WHAT YOU ARE ASKED TO DO ▸
Would you repeat, exactly as given, the line with "32: (673, 272, 1.25)" and every line after it to the end of the entries?

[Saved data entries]
▼▼▼

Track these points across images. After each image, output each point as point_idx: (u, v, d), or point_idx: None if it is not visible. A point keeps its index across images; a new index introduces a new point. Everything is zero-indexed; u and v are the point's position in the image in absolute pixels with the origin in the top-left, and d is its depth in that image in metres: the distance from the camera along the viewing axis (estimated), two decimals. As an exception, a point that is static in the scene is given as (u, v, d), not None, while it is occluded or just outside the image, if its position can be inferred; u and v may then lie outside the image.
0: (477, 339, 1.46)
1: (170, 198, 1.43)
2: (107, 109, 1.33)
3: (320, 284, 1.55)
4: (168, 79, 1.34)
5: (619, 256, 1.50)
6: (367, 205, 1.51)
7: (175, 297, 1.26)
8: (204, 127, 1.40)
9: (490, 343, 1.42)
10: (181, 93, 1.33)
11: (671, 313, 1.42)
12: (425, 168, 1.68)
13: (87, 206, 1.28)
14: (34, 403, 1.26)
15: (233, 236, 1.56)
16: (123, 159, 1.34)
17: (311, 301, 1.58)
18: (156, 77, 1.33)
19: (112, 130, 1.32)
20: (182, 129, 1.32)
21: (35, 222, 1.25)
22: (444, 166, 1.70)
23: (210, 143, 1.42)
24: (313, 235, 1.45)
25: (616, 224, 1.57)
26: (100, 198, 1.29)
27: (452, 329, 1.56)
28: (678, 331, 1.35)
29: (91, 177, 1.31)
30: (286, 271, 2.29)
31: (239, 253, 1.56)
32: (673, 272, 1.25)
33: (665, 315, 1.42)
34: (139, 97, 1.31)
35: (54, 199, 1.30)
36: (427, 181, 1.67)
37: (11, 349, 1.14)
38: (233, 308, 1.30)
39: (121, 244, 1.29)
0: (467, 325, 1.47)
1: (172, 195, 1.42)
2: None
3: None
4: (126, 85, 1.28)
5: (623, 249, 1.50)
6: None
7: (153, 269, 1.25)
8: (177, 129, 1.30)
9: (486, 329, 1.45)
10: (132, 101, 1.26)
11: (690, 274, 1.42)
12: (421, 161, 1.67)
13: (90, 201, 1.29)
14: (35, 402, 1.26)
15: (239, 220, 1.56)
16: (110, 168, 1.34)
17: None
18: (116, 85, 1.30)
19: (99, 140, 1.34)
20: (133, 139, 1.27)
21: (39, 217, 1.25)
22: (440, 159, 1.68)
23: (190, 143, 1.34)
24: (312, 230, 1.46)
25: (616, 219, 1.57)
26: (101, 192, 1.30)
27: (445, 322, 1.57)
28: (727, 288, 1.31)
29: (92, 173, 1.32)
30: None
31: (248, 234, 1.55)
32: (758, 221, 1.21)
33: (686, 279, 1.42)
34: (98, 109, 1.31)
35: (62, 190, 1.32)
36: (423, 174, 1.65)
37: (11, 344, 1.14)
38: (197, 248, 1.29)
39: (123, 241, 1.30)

▲▲▲

WRITTEN REPLY ▸
32: (673, 272, 1.25)
33: (665, 315, 1.42)
34: (139, 97, 1.31)
35: (54, 199, 1.30)
36: (427, 181, 1.67)
37: (11, 349, 1.14)
38: (233, 308, 1.30)
39: (121, 244, 1.29)
0: (467, 325, 1.47)
1: (172, 195, 1.42)
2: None
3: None
4: (126, 85, 1.28)
5: (623, 249, 1.50)
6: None
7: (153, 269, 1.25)
8: (177, 129, 1.30)
9: (486, 329, 1.45)
10: (132, 101, 1.26)
11: (690, 274, 1.42)
12: (421, 161, 1.67)
13: (90, 201, 1.29)
14: (35, 402, 1.26)
15: (239, 220, 1.56)
16: (110, 168, 1.34)
17: None
18: (116, 85, 1.30)
19: (99, 140, 1.34)
20: (133, 139, 1.27)
21: (39, 217, 1.25)
22: (440, 159, 1.68)
23: (190, 143, 1.34)
24: (312, 230, 1.46)
25: (616, 219, 1.57)
26: (101, 192, 1.30)
27: (445, 322, 1.57)
28: (727, 288, 1.31)
29: (92, 173, 1.32)
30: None
31: (248, 234, 1.55)
32: (758, 221, 1.21)
33: (686, 279, 1.42)
34: (98, 109, 1.31)
35: (62, 190, 1.32)
36: (423, 174, 1.65)
37: (11, 344, 1.14)
38: (197, 248, 1.29)
39: (123, 241, 1.30)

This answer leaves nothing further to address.